During the last four decades, when deep exploration techniques were deployed for near-surface investigations, wildcats and abortive boreholes had became a thing of the past (Hubbard and Linde, 2011; Deng et al., 2016). Although the introduction of hydro-geophysics reduced wildcats and abortive boreholes to a certain extent (Hubbard and Linde, 2011; Binley et al, 2015 and Deng et al, 2016), more advanced point-scale geophysical techniques have since been introduced such as electrical methods (e.g., 1D depth sounding, electromagnetic (e.g., Time Domain Electromagnetic and Frequency Domain Electromagnetic). Considering the need for improved water supplies, there is an urgent need to develop mechanism and strategies to enhance quality of water and borehole construction.
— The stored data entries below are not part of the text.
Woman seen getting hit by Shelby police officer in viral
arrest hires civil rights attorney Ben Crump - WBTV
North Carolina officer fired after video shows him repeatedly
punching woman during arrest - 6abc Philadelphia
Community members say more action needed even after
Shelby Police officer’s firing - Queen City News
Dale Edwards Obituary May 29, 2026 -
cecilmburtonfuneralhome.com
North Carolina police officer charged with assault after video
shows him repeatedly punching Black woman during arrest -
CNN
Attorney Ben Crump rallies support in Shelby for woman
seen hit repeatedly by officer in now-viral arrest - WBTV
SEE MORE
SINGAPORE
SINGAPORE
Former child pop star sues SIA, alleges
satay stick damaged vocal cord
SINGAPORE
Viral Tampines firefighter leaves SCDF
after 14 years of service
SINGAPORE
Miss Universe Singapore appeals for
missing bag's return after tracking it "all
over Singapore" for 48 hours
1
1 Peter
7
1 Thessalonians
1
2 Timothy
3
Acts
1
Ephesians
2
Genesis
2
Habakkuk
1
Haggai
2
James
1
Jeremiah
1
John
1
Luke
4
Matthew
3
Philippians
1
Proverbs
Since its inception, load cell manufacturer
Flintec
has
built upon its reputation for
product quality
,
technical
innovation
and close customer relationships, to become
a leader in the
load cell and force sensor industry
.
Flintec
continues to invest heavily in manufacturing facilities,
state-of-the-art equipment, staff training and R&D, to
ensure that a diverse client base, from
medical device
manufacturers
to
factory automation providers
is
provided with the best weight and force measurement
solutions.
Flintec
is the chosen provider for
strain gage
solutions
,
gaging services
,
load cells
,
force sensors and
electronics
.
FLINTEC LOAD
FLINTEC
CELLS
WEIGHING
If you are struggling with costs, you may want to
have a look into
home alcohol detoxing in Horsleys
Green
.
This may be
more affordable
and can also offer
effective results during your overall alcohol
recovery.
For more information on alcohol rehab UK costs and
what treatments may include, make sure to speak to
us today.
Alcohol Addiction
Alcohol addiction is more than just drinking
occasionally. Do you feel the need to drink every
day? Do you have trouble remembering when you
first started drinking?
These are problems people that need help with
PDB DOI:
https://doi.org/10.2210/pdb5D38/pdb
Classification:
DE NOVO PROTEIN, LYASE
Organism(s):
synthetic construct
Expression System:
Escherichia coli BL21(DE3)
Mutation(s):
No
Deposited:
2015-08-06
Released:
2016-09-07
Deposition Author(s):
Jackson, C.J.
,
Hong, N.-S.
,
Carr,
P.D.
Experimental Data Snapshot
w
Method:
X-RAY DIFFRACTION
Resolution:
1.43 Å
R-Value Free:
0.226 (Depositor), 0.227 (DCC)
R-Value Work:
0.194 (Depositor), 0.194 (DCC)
The University of Ilorin (UNILORIN), North-central Nigeria has an existing tripartite water regime consisting of municipal water from Asa and Agba dams, a mini university dam completed to augment the municipal water with river Oyun being the main source (Abdulkadir, 2016; Salami et al, 2016), and a few dispersed water boreholes on the university landmass. Despite this seemingly composite water regime aimed at eradicating water insecurity, there are still cases of water scarcity within and around the University. The municipal water is not reliable, and the dam is vulnerable to seasonal variability. Olasunkanmi et al. (2012) suggested the possibility of fractured basements at certain points along the dam bank from a depth of about 10 m downward acting as zones of anomalous seepage which can be inimical to the continuous water retention of the dam. In a related study, Olukanni et al. (2017) showed that the University’s dam has about twenty of its thirty baffle blocks damaged causing the dam to experience some structural relapse from seepages through its foundation.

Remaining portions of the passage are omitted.